Centre for Observational Research & Data Sciences, Bristol-Myers Squibb, Uxbridge, UK.
PHMR Ltd, Berkeley Works, London, UK.
J Comp Eff Res. 2020 May;9(7):441-446. doi: 10.2217/cer-2019-0190. Epub 2020 Mar 9.

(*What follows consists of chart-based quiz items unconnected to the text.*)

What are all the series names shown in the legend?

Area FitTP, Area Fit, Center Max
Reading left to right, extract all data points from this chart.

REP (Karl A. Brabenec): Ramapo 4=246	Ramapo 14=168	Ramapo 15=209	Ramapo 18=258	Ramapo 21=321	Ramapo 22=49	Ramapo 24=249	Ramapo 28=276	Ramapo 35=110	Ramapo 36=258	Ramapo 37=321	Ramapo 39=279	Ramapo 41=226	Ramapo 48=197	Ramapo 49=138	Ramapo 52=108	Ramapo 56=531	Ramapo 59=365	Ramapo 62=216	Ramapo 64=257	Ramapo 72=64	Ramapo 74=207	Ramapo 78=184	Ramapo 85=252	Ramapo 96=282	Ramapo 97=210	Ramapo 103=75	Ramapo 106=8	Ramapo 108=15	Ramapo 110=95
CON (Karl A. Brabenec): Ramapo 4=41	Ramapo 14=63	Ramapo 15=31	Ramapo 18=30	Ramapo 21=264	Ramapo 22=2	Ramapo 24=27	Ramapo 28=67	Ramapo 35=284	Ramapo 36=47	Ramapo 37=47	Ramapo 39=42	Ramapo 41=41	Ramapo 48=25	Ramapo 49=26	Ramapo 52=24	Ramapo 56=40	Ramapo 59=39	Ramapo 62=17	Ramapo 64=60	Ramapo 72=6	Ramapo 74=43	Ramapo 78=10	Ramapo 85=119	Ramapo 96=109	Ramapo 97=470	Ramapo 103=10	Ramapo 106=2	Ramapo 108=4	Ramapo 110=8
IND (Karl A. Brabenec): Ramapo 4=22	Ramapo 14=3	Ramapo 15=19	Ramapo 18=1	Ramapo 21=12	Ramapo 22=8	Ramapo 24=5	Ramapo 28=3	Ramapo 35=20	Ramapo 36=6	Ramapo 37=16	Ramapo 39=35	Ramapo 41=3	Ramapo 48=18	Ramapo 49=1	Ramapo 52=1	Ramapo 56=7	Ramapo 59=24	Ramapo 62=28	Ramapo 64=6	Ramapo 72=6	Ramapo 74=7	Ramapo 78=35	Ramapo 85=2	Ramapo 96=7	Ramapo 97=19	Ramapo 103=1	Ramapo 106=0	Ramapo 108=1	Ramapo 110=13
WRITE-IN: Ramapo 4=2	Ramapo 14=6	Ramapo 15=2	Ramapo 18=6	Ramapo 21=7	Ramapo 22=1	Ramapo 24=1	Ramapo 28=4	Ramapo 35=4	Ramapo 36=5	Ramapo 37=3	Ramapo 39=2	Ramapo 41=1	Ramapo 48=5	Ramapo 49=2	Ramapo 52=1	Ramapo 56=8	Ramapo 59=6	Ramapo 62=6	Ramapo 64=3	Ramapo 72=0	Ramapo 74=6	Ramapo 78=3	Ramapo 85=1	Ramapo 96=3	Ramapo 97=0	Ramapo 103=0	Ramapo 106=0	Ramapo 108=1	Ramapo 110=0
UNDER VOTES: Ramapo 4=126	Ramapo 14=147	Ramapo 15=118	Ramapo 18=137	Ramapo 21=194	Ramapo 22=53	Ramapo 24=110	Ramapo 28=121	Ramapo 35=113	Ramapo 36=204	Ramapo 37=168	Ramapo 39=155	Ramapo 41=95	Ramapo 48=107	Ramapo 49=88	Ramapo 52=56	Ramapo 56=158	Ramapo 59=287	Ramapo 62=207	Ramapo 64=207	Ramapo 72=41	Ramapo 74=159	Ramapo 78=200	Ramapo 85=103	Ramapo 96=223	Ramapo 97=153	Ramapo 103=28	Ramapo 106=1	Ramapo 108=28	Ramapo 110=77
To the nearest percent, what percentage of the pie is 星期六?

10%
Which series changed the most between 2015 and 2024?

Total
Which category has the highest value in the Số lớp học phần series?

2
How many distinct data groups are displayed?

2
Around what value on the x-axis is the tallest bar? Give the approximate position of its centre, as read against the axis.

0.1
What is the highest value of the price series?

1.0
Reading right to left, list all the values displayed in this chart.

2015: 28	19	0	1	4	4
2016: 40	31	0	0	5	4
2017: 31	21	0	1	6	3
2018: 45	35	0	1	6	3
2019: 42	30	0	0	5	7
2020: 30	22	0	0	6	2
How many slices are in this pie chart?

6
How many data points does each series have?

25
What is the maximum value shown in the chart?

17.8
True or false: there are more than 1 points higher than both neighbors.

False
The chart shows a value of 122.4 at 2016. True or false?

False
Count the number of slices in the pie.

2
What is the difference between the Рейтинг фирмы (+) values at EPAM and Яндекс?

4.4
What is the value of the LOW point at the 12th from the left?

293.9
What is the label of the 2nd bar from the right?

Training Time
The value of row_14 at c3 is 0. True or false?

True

There are different methods to identify chronic kidney disease (CKD) in Clinical Practice Research Datalink (CPRD)-Hospital Episode Statistics (HES). Using CPRD-HES, nonvalvular atrial fibrillation patients were classified according to CKD category. Using glomerular filtration rate/estimated glomerular filtration rate tests only to identify patients with CKD resulted in 3.5% stage 2, 2.7% stage 3, 0.3% stage 4 and 0.03% stage 5. Using data from diagnostic codes to identify patients with CKD resulted in 1.4% stage 3, 0.4% stage 4 and 0.3% stage 5. Using test records and codes resulted in 3.5% stage 2, 4.0% stage 3, 0.6% stage 4 and 0.4% stage 5. To identify CKD status in CPRD-HES, a combination of test records and codes should be used. Using diagnostic codes only significantly underestimates CKD prevalence.
在临床实践研究数据库(CPRD)-医院入院统计(HES)中有不同的方法可以识别慢性肾脏病(CKD)。 使用 CPRD-HES,根据 CKD 类别对非瓣膜性心房颤动患者进行分类。 使用肾小球滤过率/估计肾小球滤过率检查仅识别 CKD 患者会导致 2 期 3.5%、3 期 2.7%、4 期 0.3%和 5 期 0.03%。 使用诊断代码数据识别 CKD 患者会导致 3 期 1.4%、4 期 0.4%和 5 期 0.3%。 使用检查记录和代码会导致 2 期 3.5%、3 期 4.0%、4 期 0.6%和 5 期 0.4%。 要在 CPRD-HES 中识别 CKD 状态,应结合使用检查记录和代码。 仅使用诊断代码会严重低估 CKD 的患病率。